Muitos dos desenhos fazem parte dos diversos espectáculos que filmei. Não podia fazer um filme sobre a atual Dominique Grange sem incluir o Tardi. Pois ambos trabalham juntos, seja ela como guionista de banda desenhada, seja a presença dele nos espectáculos ou as ilustrações dos últimos discos. No filme, os desenhos enriquecem sobretudo a narrativa permitindo aos arquivos viverem por si próprios e evitar uma simples ilustração. Os desenhos também realçam os arquivos sonoros e vice-versa. Trata-se do retrato de uma cantora, sim, mas também de um casal e de uma geração. Os desenhos vêm pontuar momentos históricos, algumas épocas em que não haviam fotografias ou filmes, como é o caso da Comuna de Paris.
O filme também está repleto de encontros: com Brigite Gothière, co-fundadora da Associação L214, que milita pelos direitos dos animais. Brigitte e Dominique falam-nos da relação que há entre a luta de classes e a causa animal. Dominique e Tardi encontram o militante anarquista e pacifista Maurice Montet na Radio Libertaire. Explicam a importância do espetáculo antimilitarista "Putain de guerre!" no contexto atual. Oreste Scalzone e Dominique falam-nos do direito ao asilo num café de uma rua típica de Paris e da extradição dos exilados italianos como Paolo Persichetti ou Cesare Batisti. Dominique canta no Jargon Libre, biblioteca anarquista onde se encontra Helyette Besse, ex-prisioneira política condenada por cumplicidade com o grupo Ação Direta. A cantautora também encontra uma carta que lhe foi enviada há 40 anos por Djamila Lesmale. Dominique nunca respondeu. As duas mulheres encontram-se através do filme no bairro pobre da Goutte d’Or onde Dominique Grange militou com o Secours Rouge e através do qual Djamila, apenas com 7 anos, a ouviu pela primeira vez cantar.

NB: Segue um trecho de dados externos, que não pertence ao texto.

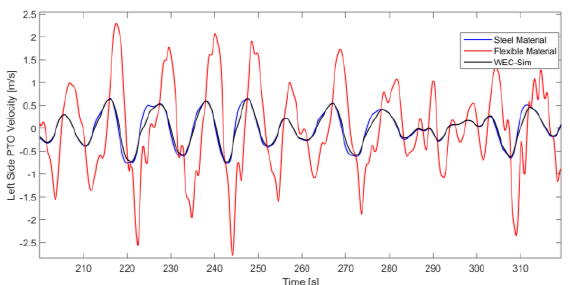
Fig. 12. Time series of PTO velocity for different material stiffnesses – left PTO unit – WEC-Sim rigid body solution (black), dynamic uncoupled analysis with steel (blue) and dynamic uncoupled analysis with flexible material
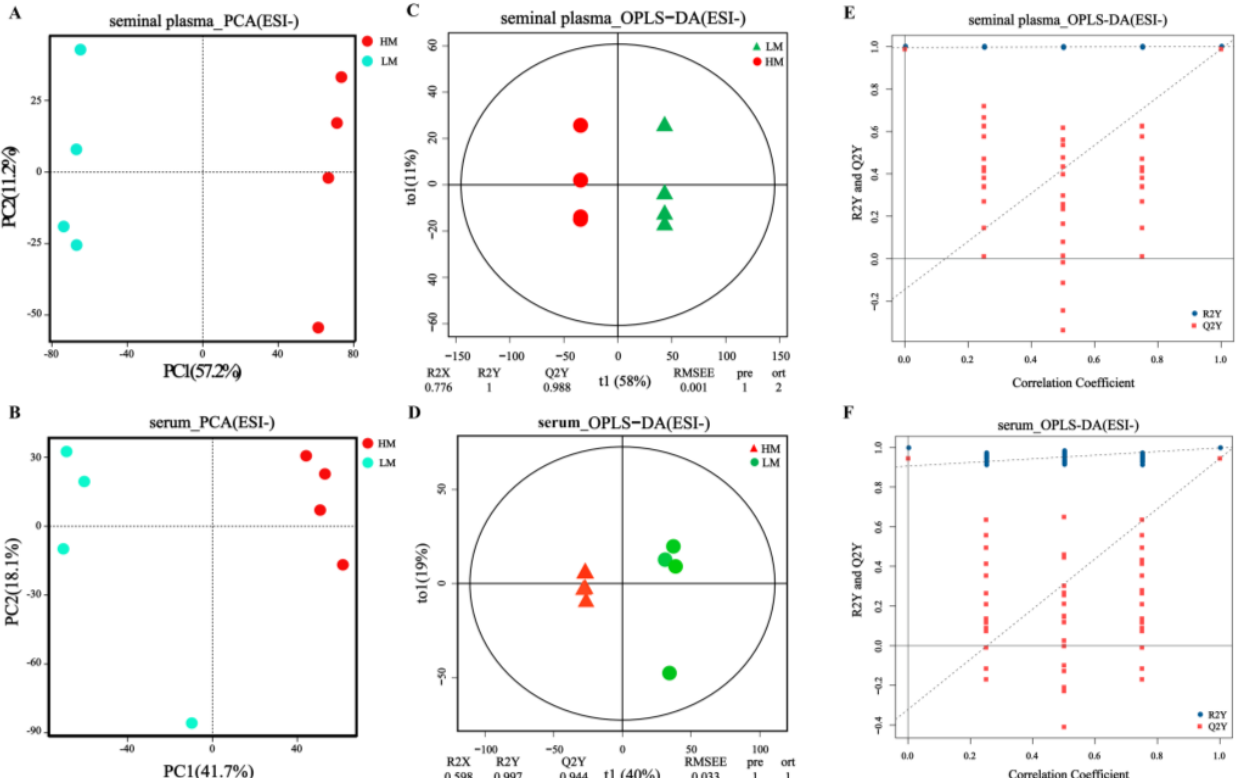
Figure 5. Rumen microbial composition and diversity between LM and HM groups of sheep. ( A ) Taxonomic composition of rumen microorganisms at the phylum level between the two groups. ( B ) Significantly differentiated microbes at the phylum level ( p < 0.05, determined by Wilcoxon rank- sum test). ( C ) Taxonomic composition of rumen microorganisms at the genus level between the two groups (1%, according to relative abundance). ( D ) LEfSe analysis at the genus level (LDA > 2). ( E ) PCoA analyses based on Bray − Curtis distance. ( F ) Analysis of the ruminal microbiota using PLS − DA. LM, low − motility group; HM, high − motility group.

Todos estes encontros permitem relacionar as diferentes causas pelas quais Dominique militou e continua a militar, e os desenhos e a voz do Tardi estão lá para contextualizar a vivência contada na primeira pessoa por Dominique Grange. Não diria que é um filme interseccional, mas um filme que reúne as lutas através de uma transversalidade de épocas, movimentos e causas. A luta é sempre a mesma, opondo opressores e oprimidos, exploradores e explorados, dominantes e dominados, etc.
Mais uma vez, fizeste um filme financiado por apoiantes. É um modelo que queres continuar a seguir para os teus projetos? Sentiste mais dificuldade em atingir o objetivo do que no "Mudar de Vida", ou pelo contrário?
Este filme foi autoproduzido no intuito de garantir maior liberdade de tom e forma e porque não tenho paciência para andar a passar por júris compostos de especialistas de concursos e seleções de instituições estatais que acabam sempre por te fazer perder tempo. Segundo, porque dos poucos produtores que contactei, nunca te respondem, ou fingem responder dizendo que te responderão em breve, ou então, mais rápido, dizem que o filme não interessa porque a cantora não é conhecida... "Não apaguem os nossos rastos!" é uma obra militante ao mesmo tempo que um documentário cinematográfico. O filme foi rodado pelos meus próprios meios e com a ajuda técnica e imprescindível de amigos. Para que o projeto chegasse a bom porto, decidi-me por uma autoprodução solidária e participativa, a única capaz de ultrapassar diversos obstáculos financeiros dos quais depende a pós-produção e o tratamento estético dum filme com carácter político militante.
As dificuldades foram semelhantes à experiência anterior, estava desempregado, depois houve a pandemia e os isolamentos em plena montagem que teve novamente que ser feita à distância... A batalha agora é a da difusão! O filme vai estrear em Portugal antes de França... não é algo que me preocupe, pois com os recentes resultados das eleições presidenciais francesas o filme fica atual por mais 5 anos! Há tempo... Tenho consciência que algumas temáticas faladas no filme são bastante específicas e ligadas ao movimento libertario francês (para não dizer parisiense) e que um público mais distante se possa sentir excluído. Mas acho que é um filme que para além do retrato de uma cantora dá a conhecer alguns momentos cruciais do movimentos social em França dos últimos 50 anos. Espero que gostem.